ArdinaPT é um dos fornecedores regulares do grupo Jornais & Revistas PT – e para Carlos Eugénio há uma probabilidade nada desprezável de se tratar do autor do site Ardina.news, que foi interditado no mercado português em 2019, ao abrigo do Memorando de Entendimento Antipirataria que tornou possível o bloqueio de sites manifestamente piratas por via administrativa. Mesmo bloqueado, o Ardina.News não deixou de operar. Até porque há sempre internautas dispostos a tentar a sorte com a alteração de DNS (o sistema de domínios de topo) ou com o recurso a proxys que mascaram a proveniência do acesso à Net e assim impedem a aplicação dos bloqueios tecnológicos solicitados pelos representantes dos direitos de autor à Inspeção Geral de Atividades Culturais (IGAC).
Ao contrário dos grupos de Telegram, no Ardina.News a fonte de receitas é notória: tem origem na publicidade, que é angariada e cobrada como se fosse um órgão de comunicação convencional, mas que não tem os custos com recursos humanos especializados, equipamentos, deslocações, redações, advogados para defender o direito a informar e ser informado, ou IRC e a Segurança Social, que os jornais e revistas têm de suportar.

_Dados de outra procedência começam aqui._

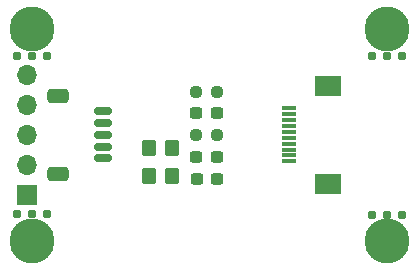
<source format=gbr>
%TF.GenerationSoftware,KiCad,Pcbnew,(5.99.0-11678-ga208dac8d8)*%
%TF.CreationDate,2021-09-17T02:16:08+07:00*%
%TF.ProjectId,sharp_memory_display,73686172-705f-46d6-956d-6f72795f6469,rev?*%
%TF.SameCoordinates,Original*%
%TF.FileFunction,Soldermask,Bot*%
%TF.FilePolarity,Negative*%
%FSLAX46Y46*%
G04 Gerber Fmt 4.6, Leading zero omitted, Abs format (unit mm)*
G04 Created by KiCad (PCBNEW (5.99.0-11678-ga208dac8d8)) date 2021-09-17 02:16:08*
%MOMM*%
%LPD*%
G01*
G04 APERTURE LIST*
G04 Aperture macros list*
%AMRoundRect*
0 Rectangle with rounded corners*
0 $1 Rounding radius*
0 $2 $3 $4 $5 $6 $7 $8 $9 X,Y pos of 4 corners*
0 Add a 4 corners polygon primitive as box body*
4,1,4,$2,$3,$4,$5,$6,$7,$8,$9,$2,$3,0*
0 Add four circle primitives for the rounded corners*
1,1,$1+$1,$2,$3*
1,1,$1+$1,$4,$5*
1,1,$1+$1,$6,$7*
1,1,$1+$1,$8,$9*
0 Add four rect primitives between the rounded corners*
20,1,$1+$1,$2,$3,$4,$5,0*
20,1,$1+$1,$4,$5,$6,$7,0*
20,1,$1+$1,$6,$7,$8,$9,0*
20,1,$1+$1,$8,$9,$2,$3,0*%
G04 Aperture macros list end*
%ADD10C,0.787400*%
%ADD11R,1.700000X1.700000*%
%ADD12O,1.700000X1.700000*%
%ADD13C,3.800000*%
%ADD14RoundRect,0.237500X0.300000X0.237500X-0.300000X0.237500X-0.300000X-0.237500X0.300000X-0.237500X0*%
%ADD15RoundRect,0.249999X0.350001X0.450001X-0.350001X0.450001X-0.350001X-0.450001X0.350001X-0.450001X0*%
%ADD16RoundRect,0.249999X-0.350001X-0.450001X0.350001X-0.450001X0.350001X0.450001X-0.350001X0.450001X0*%
%ADD17RoundRect,0.237500X0.250000X0.237500X-0.250000X0.237500X-0.250000X-0.237500X0.250000X-0.237500X0*%
%ADD18R,2.200000X1.800000*%
%ADD19R,1.300000X0.300000*%
%ADD20RoundRect,0.150000X0.625000X-0.150000X0.625000X0.150000X-0.625000X0.150000X-0.625000X-0.150000X0*%
%ADD21RoundRect,0.249999X0.650001X-0.350001X0.650001X0.350001X-0.650001X0.350001X-0.650001X-0.350001X0*%
G04 APERTURE END LIST*
D10*
%TO.C,REF\u002A\u002A*%
X23482642Y-23836389D03*
X24752642Y-23836389D03*
X26022642Y-23836389D03*
%TD*%
%TO.C,REF\u002A\u002A*%
X23482642Y-37236389D03*
X24752642Y-37236389D03*
X26022642Y-37236389D03*
%TD*%
%TO.C,REF\u002A\u002A*%
X53482642Y-37290389D03*
X54752642Y-37290389D03*
X56022642Y-37290389D03*
%TD*%
%TO.C,REF\u002A\u002A*%
X53482642Y-23836389D03*
X54752642Y-23836389D03*
X56022642Y-23836389D03*
%TD*%
D11*
%TO.C,J1*%
X24252600Y-35570400D03*
D12*
X24252600Y-33030400D03*
X24252600Y-30490400D03*
X24252600Y-27950400D03*
X24252600Y-25410400D03*
%TD*%
D13*
%TO.C,H2*%
X24752642Y-21490389D03*
%TD*%
%TO.C,H4*%
X54752642Y-21490389D03*
%TD*%
%TO.C,H3*%
X24752642Y-39490389D03*
%TD*%
%TO.C,H1*%
X54752642Y-39490389D03*
%TD*%
D14*
%TO.C,C1*%
X40352600Y-28640400D03*
X38627600Y-28640400D03*
%TD*%
%TO.C,C2*%
X40377600Y-34240400D03*
X38652600Y-34240400D03*
%TD*%
%TO.C,C3*%
X40365100Y-32340400D03*
X38640100Y-32340400D03*
%TD*%
D15*
%TO.C,FB1*%
X36602600Y-31590400D03*
X34602600Y-31590400D03*
%TD*%
D16*
%TO.C,FB2*%
X34602600Y-33990400D03*
X36602600Y-33990400D03*
%TD*%
D17*
%TO.C,R1*%
X40402600Y-30490400D03*
X38577600Y-30490400D03*
%TD*%
D18*
%TO.C,J2*%
X49743142Y-26340400D03*
X49743142Y-34640400D03*
D19*
X46493142Y-32740400D03*
X46493142Y-32240400D03*
X46493142Y-31740400D03*
X46493142Y-31240400D03*
X46493142Y-30740400D03*
X46493142Y-30240400D03*
X46493142Y-29740400D03*
X46493142Y-29240400D03*
X46493142Y-28740400D03*
X46493142Y-28240400D03*
%TD*%
D17*
%TO.C,R2*%
X40402600Y-26840400D03*
X38577600Y-26840400D03*
%TD*%
D20*
%TO.C,J3*%
X30752600Y-32490400D03*
X30752600Y-31490400D03*
X30752600Y-30490400D03*
X30752600Y-29490400D03*
X30752600Y-28490400D03*
D21*
X26877600Y-27190400D03*
X26877600Y-33790400D03*
%TD*%
M02*

</source>
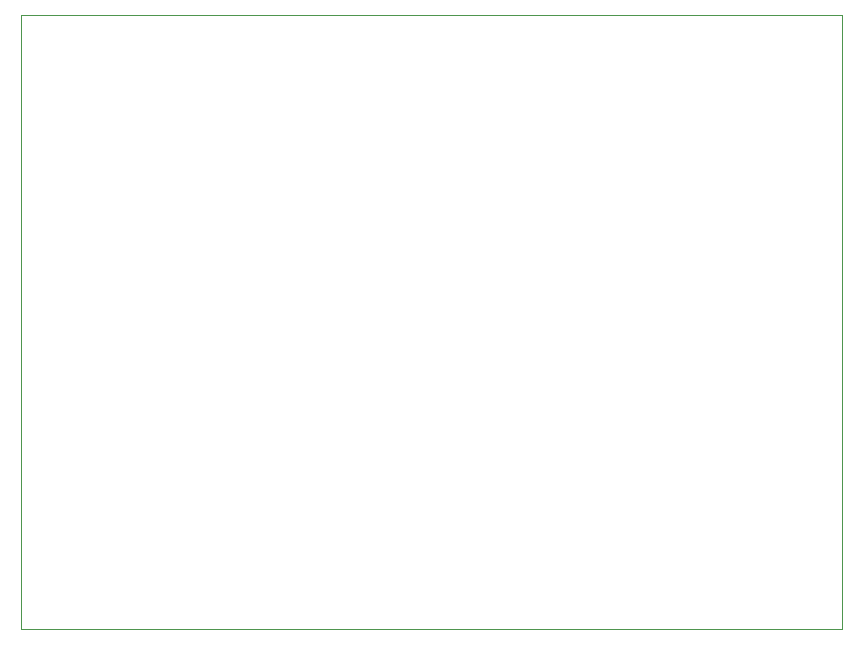
<source format=gbr>
%TF.GenerationSoftware,KiCad,Pcbnew,8.0.7*%
%TF.CreationDate,2024-12-31T18:49:18-05:00*%
%TF.ProjectId,12V-5V-3V3-BuckConverter,3132562d-3556-42d3-9356-332d4275636b,rev?*%
%TF.SameCoordinates,Original*%
%TF.FileFunction,Profile,NP*%
%FSLAX46Y46*%
G04 Gerber Fmt 4.6, Leading zero omitted, Abs format (unit mm)*
G04 Created by KiCad (PCBNEW 8.0.7) date 2024-12-31 18:49:18*
%MOMM*%
%LPD*%
G01*
G04 APERTURE LIST*
%TA.AperFunction,Profile*%
%ADD10C,0.050000*%
%TD*%
G04 APERTURE END LIST*
D10*
X149500000Y-66500000D02*
X219000000Y-66500000D01*
X219000000Y-118500000D01*
X149500000Y-118500000D01*
X149500000Y-66500000D01*
M02*

</source>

Carlos Eugénio promete continuar a lutar contra a pirartaria, mas recorda que a mudança de paradigma depende essencialmente dos leitores. “Com a aplicação de bloqueios, as pessoas já não têm a desculpa de que não sabiam de que estavam a visitar um site pirata. Estes consumidores só recorrem a conteúdos ilegais se quiserem. Em contrapartida, quem cria estes sites ganha dinheiro com publicidade. Se as pessoas deixarem de visitar, estes sites acabarão por definhar”, conclui Carlos Eugénio.